= Action item =
Pictures stay out. Everything else in the listing below gets written out exactly.

-------

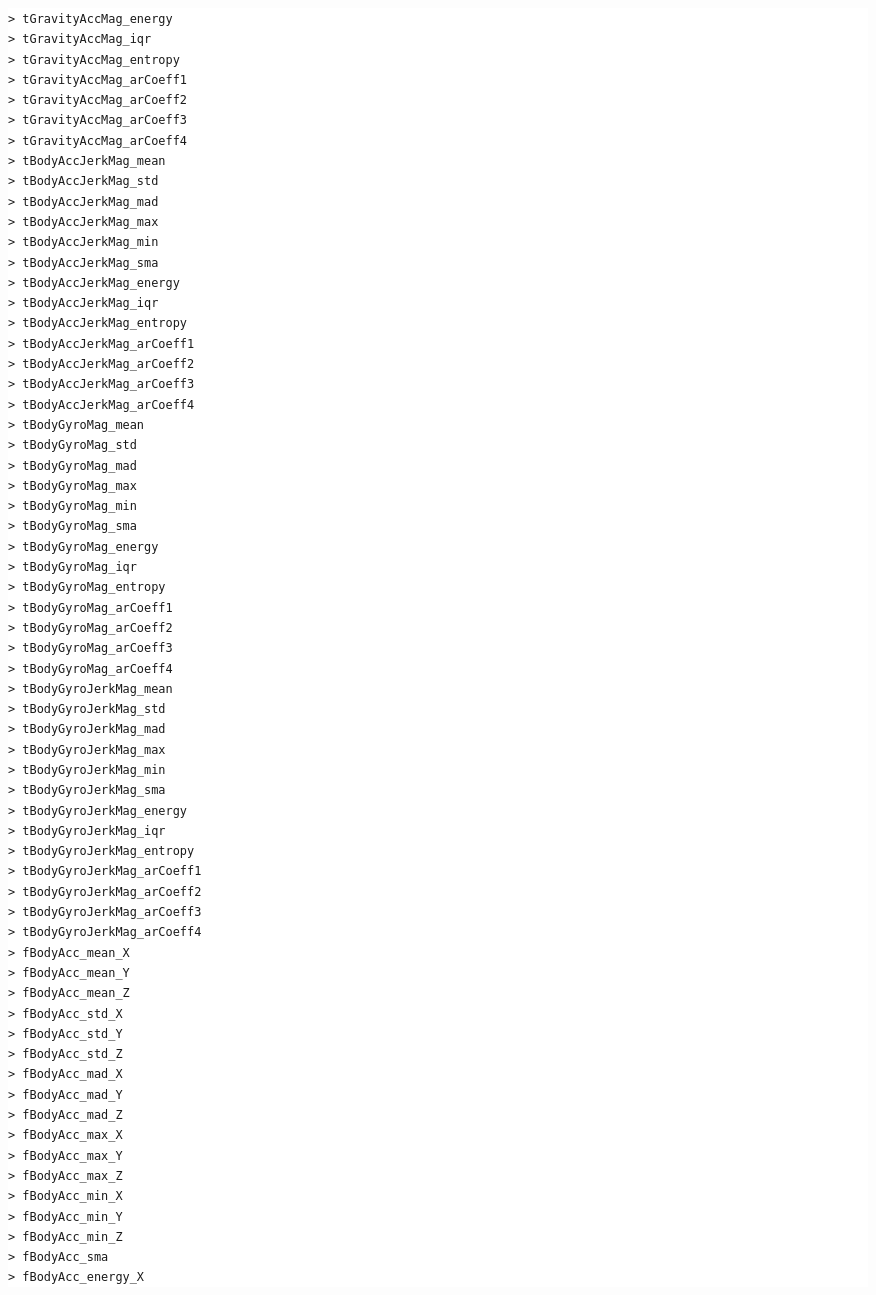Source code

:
 ```
> tGravityAccMag_energy
> tGravityAccMag_iqr
> tGravityAccMag_entropy
> tGravityAccMag_arCoeff1
> tGravityAccMag_arCoeff2
> tGravityAccMag_arCoeff3
> tGravityAccMag_arCoeff4
> tBodyAccJerkMag_mean
> tBodyAccJerkMag_std
> tBodyAccJerkMag_mad
> tBodyAccJerkMag_max
> tBodyAccJerkMag_min
> tBodyAccJerkMag_sma
> tBodyAccJerkMag_energy
> tBodyAccJerkMag_iqr
> tBodyAccJerkMag_entropy
> tBodyAccJerkMag_arCoeff1
> tBodyAccJerkMag_arCoeff2
> tBodyAccJerkMag_arCoeff3
> tBodyAccJerkMag_arCoeff4
> tBodyGyroMag_mean
> tBodyGyroMag_std
> tBodyGyroMag_mad
> tBodyGyroMag_max
> tBodyGyroMag_min
> tBodyGyroMag_sma
> tBodyGyroMag_energy
> tBodyGyroMag_iqr
> tBodyGyroMag_entropy
> tBodyGyroMag_arCoeff1
> tBodyGyroMag_arCoeff2
> tBodyGyroMag_arCoeff3
> tBodyGyroMag_arCoeff4
> tBodyGyroJerkMag_mean
> tBodyGyroJerkMag_std
> tBodyGyroJerkMag_mad
> tBodyGyroJerkMag_max
> tBodyGyroJerkMag_min
> tBodyGyroJerkMag_sma
> tBodyGyroJerkMag_energy
> tBodyGyroJerkMag_iqr
> tBodyGyroJerkMag_entropy
> tBodyGyroJerkMag_arCoeff1
> tBodyGyroJerkMag_arCoeff2
> tBodyGyroJerkMag_arCoeff3
> tBodyGyroJerkMag_arCoeff4
> fBodyAcc_mean_X
> fBodyAcc_mean_Y
> fBodyAcc_mean_Z
> fBodyAcc_std_X
> fBodyAcc_std_Y
> fBodyAcc_std_Z
> fBodyAcc_mad_X
> fBodyAcc_mad_Y
> fBodyAcc_mad_Z
> fBodyAcc_max_X
> fBodyAcc_max_Y
> fBodyAcc_max_Z
> fBodyAcc_min_X
> fBodyAcc_min_Y
> fBodyAcc_min_Z
> fBodyAcc_sma
> fBodyAcc_energy_X
```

-------

= Exercise output =
Source code

:
 ```
> tGravityAccMag_energy
> tGravityAccMag_iqr
> tGravityAccMag_entropy
> tGravityAccMag_arCoeff1
> tGravityAccMag_arCoeff2
> tGravityAccMag_arCoeff3
> tGravityAccMag_arCoeff4
> tBodyAccJerkMag_mean
> tBodyAccJerkMag_std
> tBodyAccJerkMag_mad
> tBodyAccJerkMag_max
> tBodyAccJerkMag_min
> tBodyAccJerkMag_sma
> tBodyAccJerkMag_energy
> tBodyAccJerkMag_iqr
> tBodyAccJerkMag_entropy
> tBodyAccJerkMag_arCoeff1
> tBodyAccJerkMag_arCoeff2
> tBodyAccJerkMag_arCoeff3
> tBodyAccJerkMag_arCoeff4
> tBodyGyroMag_mean
> tBodyGyroMag_std
> tBodyGyroMag_mad
> tBodyGyroMag_max
> tBodyGyroMag_min
> tBodyGyroMag_sma
> tBodyGyroMag_energy
> tBodyGyroMag_iqr
> tBodyGyroMag_entropy
> tBodyGyroMag_arCoeff1
> tBodyGyroMag_arCoeff2
> tBodyGyroMag_arCoeff3
> tBodyGyroMag_arCoeff4
> tBodyGyroJerkMag_mean
> tBodyGyroJerkMag_std
> tBodyGyroJerkMag_mad
> tBodyGyroJerkMag_max
> tBodyGyroJerkMag_min
> tBodyGyroJerkMag_sma
> tBodyGyroJerkMag_energy
> tBodyGyroJerkMag_iqr
> tBodyGyroJerkMag_entropy
> tBodyGyroJerkMag_arCoeff1
> tBodyGyroJerkMag_arCoeff2
> tBodyGyroJerkMag_arCoeff3
> tBodyGyroJerkMag_arCoeff4
> fBodyAcc_mean_X
> fBodyAcc_mean_Y
> fBodyAcc_mean_Z
> fBodyAcc_std_X
> fBodyAcc_std_Y
> fBodyAcc_std_Z
> fBodyAcc_mad_X
> fBodyAcc_mad_Y
> fBodyAcc_mad_Z
> fBodyAcc_max_X
> fBodyAcc_max_Y
> fBodyAcc_max_Z
> fBodyAcc_min_X
> fBodyAcc_min_Y
> fBodyAcc_min_Z
> fBodyAcc_sma
> fBodyAcc_energy_X
```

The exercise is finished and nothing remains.